» PASSAGE:
┏━━

In moulding orders appropriate to this case the Master essentially adopted the approach contended for by the respondent. This approach took as its starting point not the full amount outstanding, but rather $243,000. The rationale for this figure was that it represented the amount repaid to the ANZ bank from the money advanced by the respondent. Her Honour explained:
I also accept that for three years, the defendant has had the use of the property without paying any interest on the loan whether that be the loan to the ANZ Bank or the plaintiff. I acknowledge that the defendant also disputes his liability to the ANZ Bank, nonetheless, it is the case that had the plaintiff’s loan not taken its place, the loan from the ANZ Bank would still be in force and the defendant would be liable to pay interest under it.
I therefore accept the submissions of the plaintiff that a reasonable basis on which to calculate the payments to be made is the sum of the ANZ Bank loan, at the current interest rate of the loan from the plaintiff. I conclude that the defendant must pay to the plaintiff the sum of $36,450.00 and in addition, monthly payments of $1,083.37. I will hear the parties on the terms of the orders, the time within which to pay the lump sum, and the commencement date of the monthly payments.
The $36,450 represents past interest on the $243,000 using a rate of 5 per cent for three years. The monthly payment of $1,083.37 represents monthly interest payments on $243,000 using the current interest rate of 5.35 per cent (rather than the default rate of 13.02 per cent).
Nature of the appeal
In deciding what terms to impose upon the appellant, the Master was exercising a broad discretion to mould the relief so as to protect the respondent mortgagee and at the same time do justice between the parties. It follows that in order to succeed on this appeal the appellant must establish error of the type described in House v The King.[4]That is, the appellant must establish that the Master acted on a wrong principle, allowed extraneous or irrelevant matters to guide or affect her, mistook the facts or did not take into account some material consideration. Alternatively, the appellant must establish that the result embodied in the orders made is, upon the facts, unreasonable or plainly unjust, such that it can be inferred that there has been a failure to properly exercise the relevant discretion despite the precise nature or source of the error not being identifiable.
[4] House v The King (1936) 55 CLR 499 at 504-505.
Consideration
The appellant does not contend that no payment terms should have been imposed. The appellant’s contention is that her Honour erred in requiring the payment of $36,450 on account of arrears in interest; that her Honour should merely have required monthly payments of $1,000. While the appellant’s grounds of appeal are diffuse, they can be crystallised into the various specific complaints addressed below.

┗━━

» DATASET ENTRIES:

┏━━

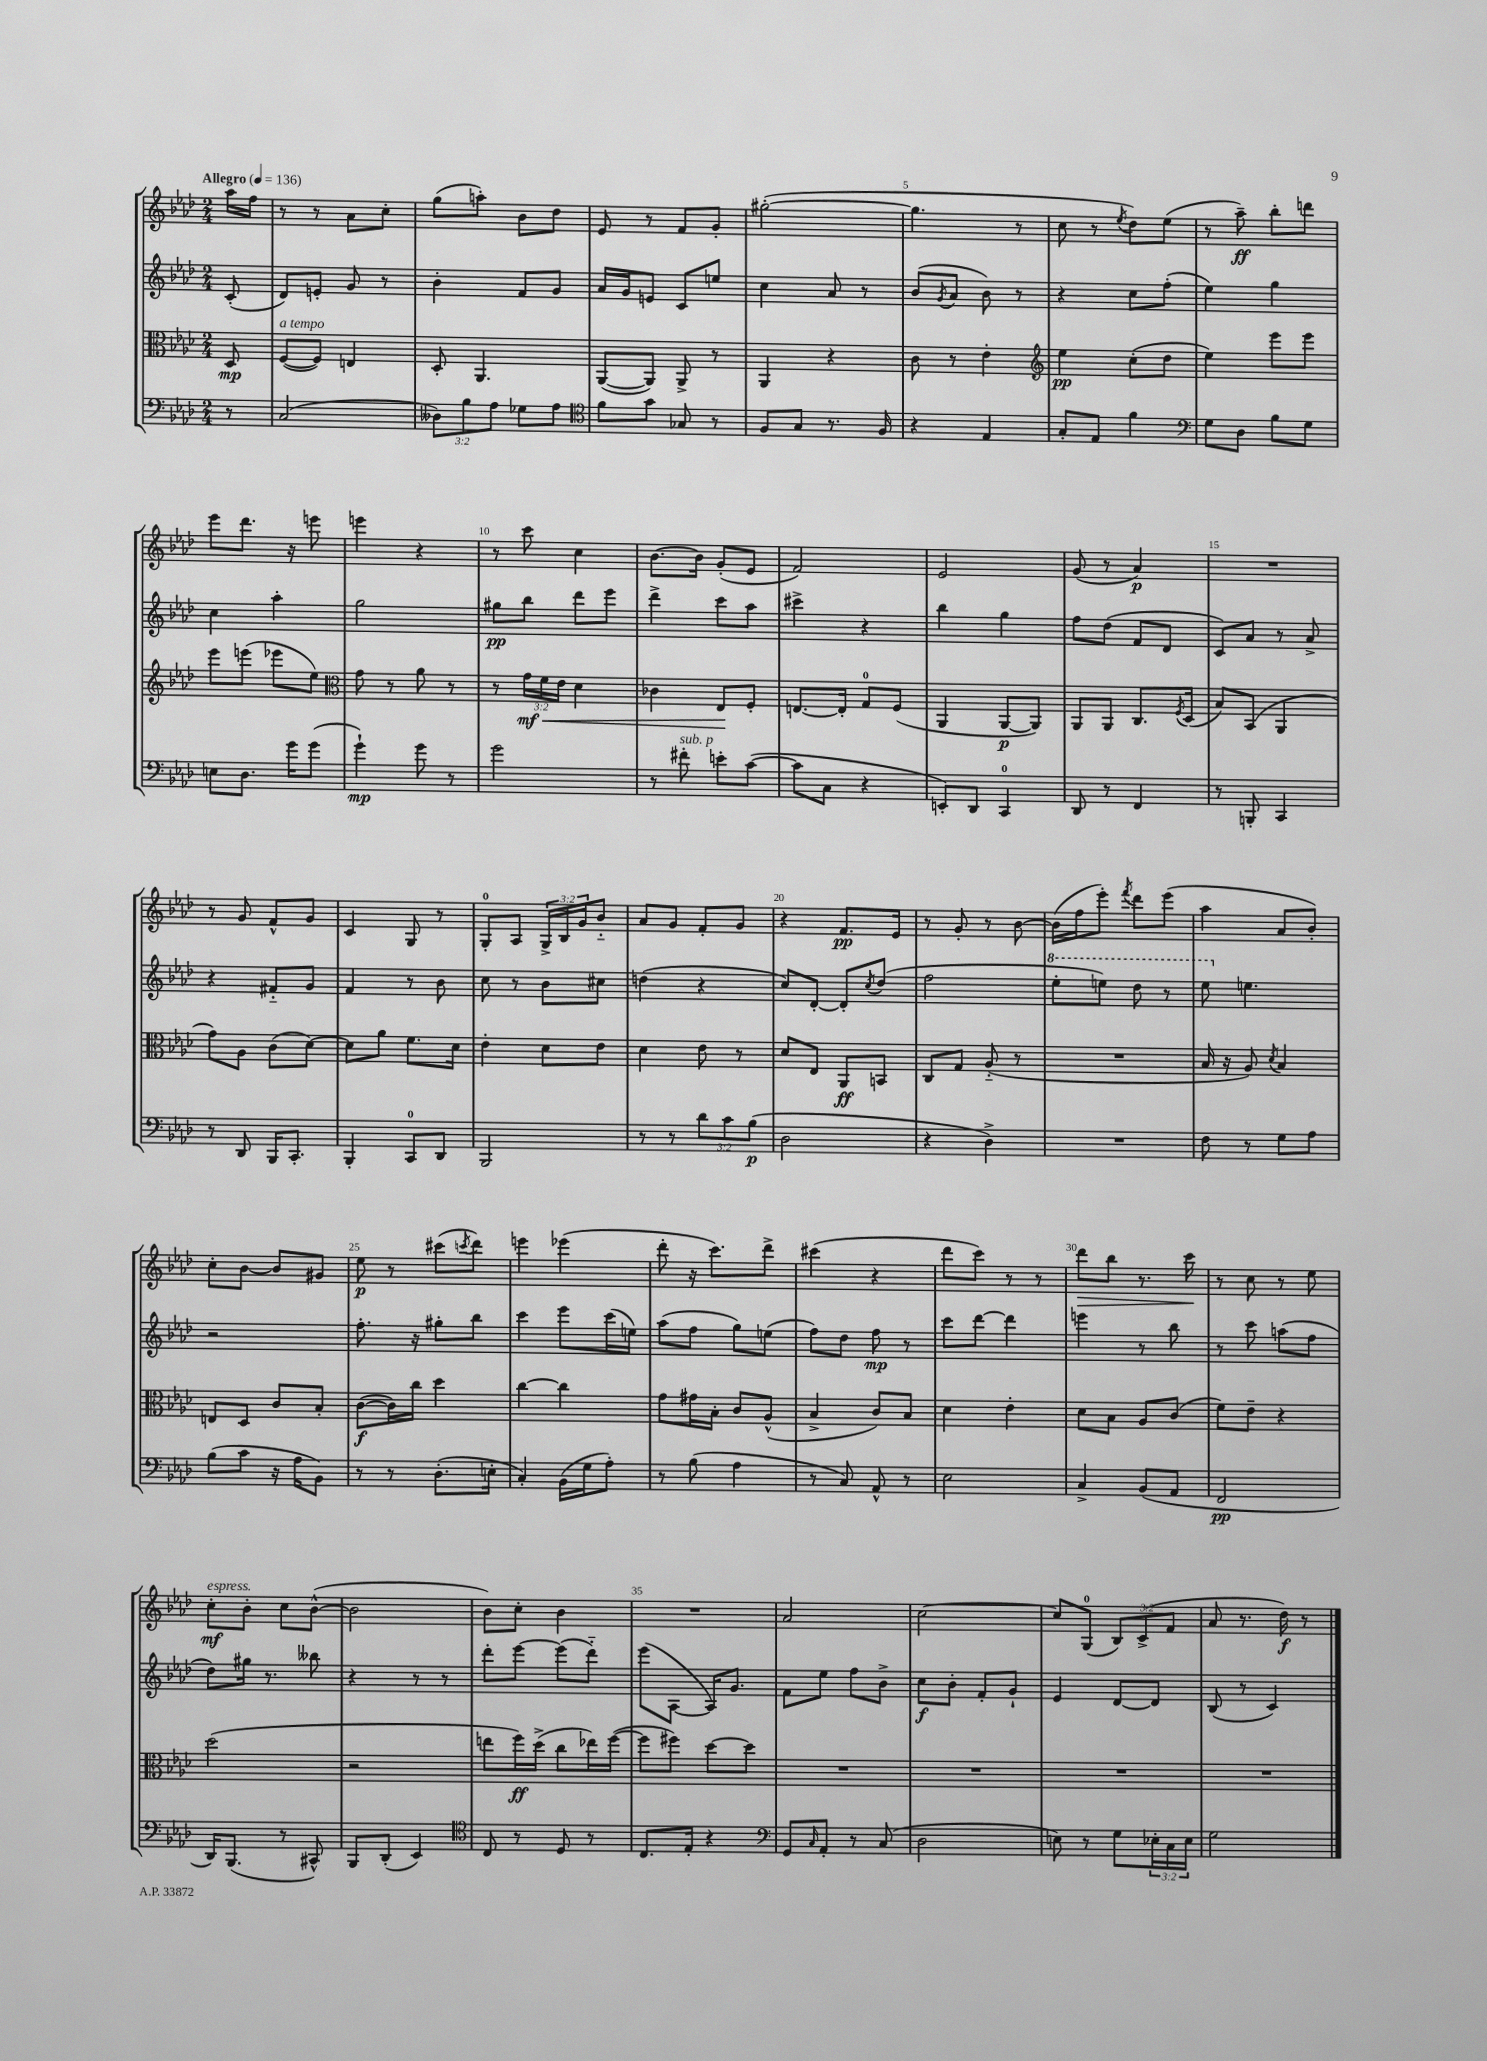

**kern	**kern	**kern	**kern
*staff4	*staff3	*staff2	*staff1
*clefF4	*clefC3	*clefG2	*clefG2
*k[b-e-a-d-]	*k[b-e-a-d-]	*k[b-e-a-d-]	*k[b-e-a-d-]
*M2/4	*M2/4	*M2/4	*M2/4
*MM136	*MM136	*MM136	*MM136
8r	8D-/	(8c'/	16aa-\LL
.	.	.	16ff\JJ
=	=	=	=
(2C/	([8F/L	8d-/L)	8r
.	8F/]J)	8e'/J	8r
.	4E/	8g/	8a-\L
.	.	8r	8cc'\J
=	=	=	=
12D--\L)	8D-'/	4b-'\	(8gg\L
12B-\	.	.	.
.	4.AA-/	.	8aa'\J)
12A-\J	.	.	.
8G-\L	.	8f/L	8b-\L
8A-\J	.	8g/J	8dd-\J
=	=	=	=
*clefC4	*	*	*
8f\L	([8AA-/L	16a-/LL	8e-/
.	.	16g/J	.
8g\J	8AA-/]J)	8e/J	8r
8G-/	8AA-^/	8c/L	8f/L
8r	8r	8ee/J	8g'/J
=	=	=	=
8F/L	4AA-/	4cc\	([2gg#'\
8G/J	.	.	.
8.r	4r	8a-/	.
.	.	8r	.
16F/	.	.	.
=	=	=	=
4r	8c\	(8b-/L	4.gg#\]
.	.	8qg/	.
.	8r	8a-/J	.
4E-/	4e-'\	8b-\)	.
.	.	8r	8r
=	=	=	=
*	*clefG2	*	*
8G'/L	4ee-\	4r	8cc\
8E-/J	.	.	8r
.	.	.	8qee-/
4f\	(8cc'\L	8cc\L	8dd-\L)
.	8dd-\J	(8ff'\J	(8ee-\J
=	=	=	=
*clefF4	*	*	*
8G\L	4ee-\)	4ee-\)	8r
8D-\J	.	.	8aa-~\)
8B-\L	8eee-\L	4gg\	8bb-'\L
8G\J	8eee-\J	.	8ddd\J
=	=	=	=
8E\L	8eee-\L	4cc\	8eee-\L
8.D-\J	(8eee\J	.	8.ddd-\J
.	8eee-\L	4aa-'\	.
16g\LK	.	.	16r
(8g\J	8ee-\J)	.	8eee\
=	=	=	=
*	*clefC3	*	*
4g`\)	8g\	2gg\	4eee\
.	8r	.	.
8g\	8a-\	.	4r
8r	8r	.	.
=	=	=	=
2g\	8r	8gg#\L	8r
.	24g\LL	8bb-\J	8ccc\
.	24f\	.	.
.	24e-\JJ	.	.
.	4d-\	8ddd-\L	4cc\
.	.	8eee-\J	.
=	=	=	=
8r	4c-\	4ddd-^\	[8.b-\L
8f#'\	.	.	.
.	.	.	16b-\]Jk
8e'\L	8E-/L	8ccc\L	(8g'/L
([8c\J	8F'/J	8aa-\J	8e-/J
=	=	=	=
8c\]L	[8.E/L	4ccc#^\	2f/)
8C\J	.	.	.
.	16E'/]Jk	.	.
4r	8G/L	4r	.
.	(8F/J	.	.
=	=	=	=
8EE'/L)	4AA-/	4bb-\	2e-/
8DD-/J	.	.	.
4CC/	[8AA-/L	4gg\	.
.	8AA-/]J)	.	.
=	=	=	=
8DD-/	8AA-/L	8ff\L	(8g/
8r	8AA-/J	(8dd-\J	8r
4FF/	8.C/L	8f/L	4a-/)
.	.	8d-/J	.
.	8qF/	.	.
.	(16D-/Jk	.	.
=	=	=	=
8r	8B-/L)	8c/L)	2r
8BBB'/	(8BB-/J	8a-/J	.
4CC/	4AA-/	8r	.
.	.	8a-^/	.
=	=	=	=
8r	8g\L)	4r	8r
8DD-/	8A-\J	.	8g/
16BBB-/LK	(8c\L	8f#'~/L	8f^^/L
8.CC'/J	.	.	.
.	[8d-\J)	8g/J	8g/J
=	=	=	=
4BBB-'/	8d-\]L	4f/	4c/
.	8a-\J	.	.
8CC/L	8.f\L	8r	8G/
8DD-/J	.	8b-\	8r
.	16d-\Jk	.	.
=	=	=	=
2BBB-/	4e-'\	8cc\	8G'/L
.	.	8r	8A-/J
.	8d-\L	8b-\L	24G^/LL
.	.	.	24B-/
.	.	.	24g/J
.	8e-\J	8cc#\J	8b-'~/J
=	=	=	=
8r	4d-\	(4dd\	8a-/L
8r	.	.	8g/J
12d-\L	8e-\	4r	8f'/L
12c\	.	.	.
.	8r	.	8g/J
(12B-\J	.	.	.
=	=	=	=
2D-\	8d-/L	8cc/L)	4r
.	8E-/J	[8d-'/J	.
.	8AA-/L	8d-'/]L	8.f/L
.	.	8qcc/	.
.	8BB/J	(8dd-/J	.
.	.	.	16e-/Jk
=	=	=	=
4r	8C/L	2ff\	8r
.	8G/J	.	8g'/
4D-^\)	(8A-'~/	.	8r
.	8r	.	[8b-\
=	=	=	=
2r	2r	8eee-'\L	(16b-\]LL
.	.	.	16ff\J
.	.	8eee\J)	8eee-'\J)
.	.	.	8qfff/
.	.	8ddd-\	8ddd-\L
.	.	8r	(8eee-\J
=	=	=	=
8F\	16B-/	8eee-\	4aa-\
.	16r	.	.
8r	8A-/)	4.ee\	.
.	8qd-/	.	.
8G\L	4B-/	.	8a-/L
8A-\J	.	.	8b-'/J)
=	=	=	=
(8B-\L	8E/L	2r	8cc'\L
8c\J	8D-/J	.	[8b-\J
16r	8c/L	.	8b-/]L
16A-\LK	.	.	.
8BB-\J)	8B-'/J	.	8g#/J
=	=	=	=
8r	([8c\L	8.ff'\	8ee-\
8r	16c\]L)	.	8r
.	16cc\JJ	16r	.
(8.D-'\L	4dd-\	8gg#'\L	(8ccc#\L
.	.	.	8qccc/
.	.	8bb-\J	8ddd-\J)
16E'\Jk	.	.	.
=	=	=	=
4C'/)	[4cc\	4ccc\	4eee\
(16BB-\LL	4cc\]	8eee-\L	(4eee-\
16G\J	.	.	.
8A-'\J)	.	(16ccc\L	.
.	.	16ee\JJ)	.
=	=	=	=
8r	8g\L	(8aa-\L	8ddd-'\
(8B-\	16g#\L	8ff\J	16r
.	16B-'\JJ	.	8.ccc\L)
4A-\	8c/L	8gg\L)	.
.	(8A-^^/J	(8ee\J	8ddd-^\J
=	=	=	=
8r	4B-^/	8ff\L)	(4ccc#\
8C/)	.	8dd-\J	.
8AA-^^/	8c/L)	8ff\	4r
8r	8B-/J	8r	.
=	=	=	=
2E-\	4d-\	8ccc\L	8ddd-\L
.	.	[8ddd-\J	8ccc\J)
.	4e-'\	4ddd-\]	8r
.	.	.	8r
=	=	=	=
4C^/	8d-\L	4eee\	8ddd-\L
.	8B-\J	.	8bb-\J
(8BB-/L	8A-/L	8r	8.r
8AA-/J	(8c/J	8bb-\	.
.	.	.	16ccc\
=	=	=	=
2FF/	8f\L)	8r	8r
.	8e-~\J	8ccc\	8cc\
.	4r	(8aa\L	8r
.	.	8ff\J	8ee-\
=	=	=	=
16DD-/LK)	(2dd-\	8dd-\L)	8cc'\L
(8.BBB-/J	.	.	.
.	.	16gg#\Jk	8b-'\J
.	.	8.r	.
8r	.	.	8cc\L
8CC#^^/)	.	8bb--\	([8b-^^\J
=	=	=	=
8BBB-/L	2r	4r	2b-\]
(8DD-'/J	.	.	.
4EE-/)	.	8r	.
.	.	8r	.
=	=	=	=
*clefC4	*	*	*
8C/	8ee\L	8ddd-'\L	8b-\L)
8r	16ff\L)	[8eee-\J	8cc'\J
.	(16dd-^\JJ	.	.
8D-/	8cc\L	(8eee-\]L	4b-\
8r	16ee-\L)	8ddd-'~\J)	.
.	([16ff\JJ	.	.
=	=	=	=
8.C/L	8ff\]L	(8eee-\L	2r
.	8ff#\J)	[8A-\J	.
16E-'/Jk	.	.	.
4r	[8dd-\L	16A-/]LK)	.
.	.	8.g/J	.
.	8dd-\]J	.	.
=	=	=	=
*clefF4	*	*	*
8GG/L	2r	8f\L	2a-/
16qqC/	.	.	.
8AA-'/J	.	8ee-\J	.
8r	.	8ff\L	.
(8C/	.	8b-^\J	.
=	=	=	=
2D-\	2r	8cc\L	[2cc\
.	.	8b-'\J	.
.	.	8f'/L	.
.	.	8g`/J	.
=	=	=	=
8E\)	2r	4e-/	8cc/]L
8r	.	.	(8G/J
8G\L	.	[8d-/L	12B-/L)
.	.	.	(12c^/
24E-'\L	.	8d-/]J	.
24C\	.	.	12f/J
24E-\JJ	.	.	.
=	=	=	=
2G\	2r	(8B-/	8a-/
.	.	8r	8.r
.	.	4c/)	.
.	.	.	16dd-\)
.	.	.	8r
==	==	==	==
*-	*-	*-	*-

┗━━

» STATED TASK 1:
Reproduce everything in the mortgage appeal judgment from "I therefore accept" down to "the monthly payments.".
» STATED TASK 2:
Carry on the mortgage appeal judgment past its final sentence.

» TASK RESULT 1:
I therefore accept the submissions of the plaintiff that a reasonable basis on which to calculate the payments to be made is the sum of the ANZ Bank loan, at the current interest rate of the loan from the plaintiff. I conclude that the defendant must pay to the plaintiff the sum of $36,450.00 and in addition, monthly payments of $1,083.37. I will hear the parties on the terms of the orders, the time within which to pay the lump sum, and the commencement date of the monthly payments.

» TASK RESULT 2:
The first complaint made by the appellant is that the Master’s findings were against the weight of the evidence. In support of this ground the appellant referred to a number of affidavits (with large exhibits) which it was suggested the Master had not taken account of. It was also said that in circumstances where a party did not have legal representation (as was the case with the appellant before the Master, and on this appeal), the Court had a duty to look more carefully at the information submitted to the Court. The appellant relied in this respect upon Bankwest v Mann.[5]
[5] Bankwest v Mann [2015] WASC 187 at [6].
I accept that courts need to be astute to ensure that they appreciate the significance of matters advanced by an unrepresented party. But it does not follow that a court is required to sift entirely unguided through whatever information is put before the court. The court is still entitled to be guided to some extent by the matters raised by an unrepresented party as being important to their case. Here, while the Master was required to consider all of the material placed before her, she was nevertheless entitled to focus upon the contentions raised by the parties, including the appellant through his written submissions. The fact that the hearing proceeded on the papers (to the knowledge of, and with the consent of, both parties) does not materially alter the position.
There is nothing in the Master’s reasons that suggests to me that her Honour did not have regard to, and properly understand, all of the material relied upon by the appellant. A significant proportion of that affidavit material related to the appellant’s claims against the mortgagee (by reason of it being on notice of the conduct of Mr Portellos and Ms Tomazos) and against the ANZ bank. Given that the very premise for imposing terms was an acceptance by the Master of Judge Roder’s earlier decision that there was an arguable case against the mortgagee, I do not consider it was necessary for her Honour to analyse that material in her reasons. Similarly, in respect of the claim against the ANZ, it was sufficient that the Master noted the existence of that claim. It was not necessary or appropriate that her Honour analyse, or otherwise form any view as to the prospects of, that claim.
In any event, the merits of this aspect of the appellant’s challenge to the Master’s decision is best assessed by reference to the specific errors asserted in the balance of the appeal grounds. For the reasons which I set out below, I have ultimately come to the view that there is no merit in those more specific complaints.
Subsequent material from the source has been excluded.